● Required action 1
Answer these questions from the passage on the Shell oil spill.
(a) What total did NIMASA calculate as compensation for the affected communities?
(b) What fine has NOSREA imposed on SNEPCO?
(c) Where, according to the NIMASA helmsman, was Shell made to pay compensation after a similar spill?
● Required action 2
Please write the next few sentences of the passage on the Shell oil spill, picking up after its final sentence.

───── Reading passage ─────

Mr Patrick Akpobolokemi, the NIMASA’s Director General made the  disclosure while speaking at a Public Hearing organised by the House of  Representative Committee on Environment, saying that the maritime agency  calculated a total of $6.5billion as compensation to be paid to the  communities affected by the spill as damages.
Also speaking, Sir Peter Idabo, the Director General of NOSREA, said  that his agency has imposed a $5bn fine on SNEPCO as a result of the  spill.
The NIMASA helmsman diclosed that Shell tried to frustrate the  agency’s moves to get to the site of the spill adding that the agency  provided some stop-gap measure by providing relief material to some of  the spill impacted communities.
He criticized Shell and its allies over their non-chalant attitude  towards spill incidents management in the Niger Delta area and called  for an immediate stop to this.
“The kind of impunity Shell and its allies have demonstrated so far  in the Niger Delta area in the past must stop if the future of the  people of Nigeria and the environment are to be protected.
“And in other climes when spills like this occur, the first thing is  remediation, attention to the affected communities and finding ways of  reducing the sufferings of the people and restoring the eco-system but  Shell fell short of all these criteria and of course it is sad that it  is only in Nigeria that we can witness this degree of impunity.
“In NIMASA, we see this as a serious infraction on our laws; the  damage done to the communities and the eco-system can be seen as  genocide.
“When a similar spill occurred in the Gulf of Mexico, Shell was alive  to its responsibilities, they were made to pay compensation to the  affected communities but today in Nigeria, any spill that occur, a claim  of sabotage or third party claims are the order of the day.

───── Records provided ─────

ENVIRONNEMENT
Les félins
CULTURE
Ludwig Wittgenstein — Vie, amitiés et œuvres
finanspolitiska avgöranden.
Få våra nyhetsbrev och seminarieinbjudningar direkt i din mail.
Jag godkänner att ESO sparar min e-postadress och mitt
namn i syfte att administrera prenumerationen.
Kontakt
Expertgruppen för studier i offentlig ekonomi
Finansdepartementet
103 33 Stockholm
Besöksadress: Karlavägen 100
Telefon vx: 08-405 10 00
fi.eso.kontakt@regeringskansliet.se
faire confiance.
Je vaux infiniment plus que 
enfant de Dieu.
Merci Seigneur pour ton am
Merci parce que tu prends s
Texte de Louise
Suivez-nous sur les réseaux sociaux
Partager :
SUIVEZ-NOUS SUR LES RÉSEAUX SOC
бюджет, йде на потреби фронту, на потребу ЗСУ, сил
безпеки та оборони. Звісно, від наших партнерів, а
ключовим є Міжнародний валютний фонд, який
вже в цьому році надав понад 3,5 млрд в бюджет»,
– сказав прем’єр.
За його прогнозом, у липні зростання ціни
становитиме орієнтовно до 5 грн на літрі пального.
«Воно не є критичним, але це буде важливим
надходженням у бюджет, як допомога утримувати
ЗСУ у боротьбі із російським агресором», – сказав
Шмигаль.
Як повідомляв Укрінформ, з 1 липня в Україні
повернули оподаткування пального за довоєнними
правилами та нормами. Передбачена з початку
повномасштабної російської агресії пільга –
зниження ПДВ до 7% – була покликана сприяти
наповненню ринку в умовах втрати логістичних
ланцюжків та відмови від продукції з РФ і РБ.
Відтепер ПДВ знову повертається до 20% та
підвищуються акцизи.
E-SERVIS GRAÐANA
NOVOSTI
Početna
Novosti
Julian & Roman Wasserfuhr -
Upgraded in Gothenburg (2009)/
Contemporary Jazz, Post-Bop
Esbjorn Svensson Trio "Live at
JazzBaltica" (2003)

─────

● Your response 1
(a) $6.5 billion
(b) $5bn
(c) The Gulf of Mexico

● Your response 2
“We made presentations before this honourable Committee and asked  SNEPCO to pay compensation, ours is not an administrative fee, but  compensation to the communities totalling $6.5billion.
“The response from Shell was evasive and does not suggest that it is a  company that is alive to its responsibilities, it believes that the  culture of impunity can continue to go on because it plays with our  legal system.
“May we use this opportunity to correct the wrong that has been done  to the Nigerian environment because of the callousness of the this  company and we stand by our argument that compensation must be paid to  the communities.
“What we expect Shell to do is to come to the negotiating table and  discuss with the affected communities on the means of payment so that  the communities can get back their natural eco-system.
In her response, Mrs Linda Ekwunife, Chairman of the Committee  expressed anger at the management of Shell for coming to the meeting  without proper preparation.
She said Shell has succeeded in dragging the committee back, adding  that the Committee will still move ahead despite SNEPCO’s delay tactics.
Also speaking at the meeting, the Managing Director of SNEPCO, Mr.  Chike Onyejekwe said he could not discuss the matter as some of the  communities have taken Shell to court over incident.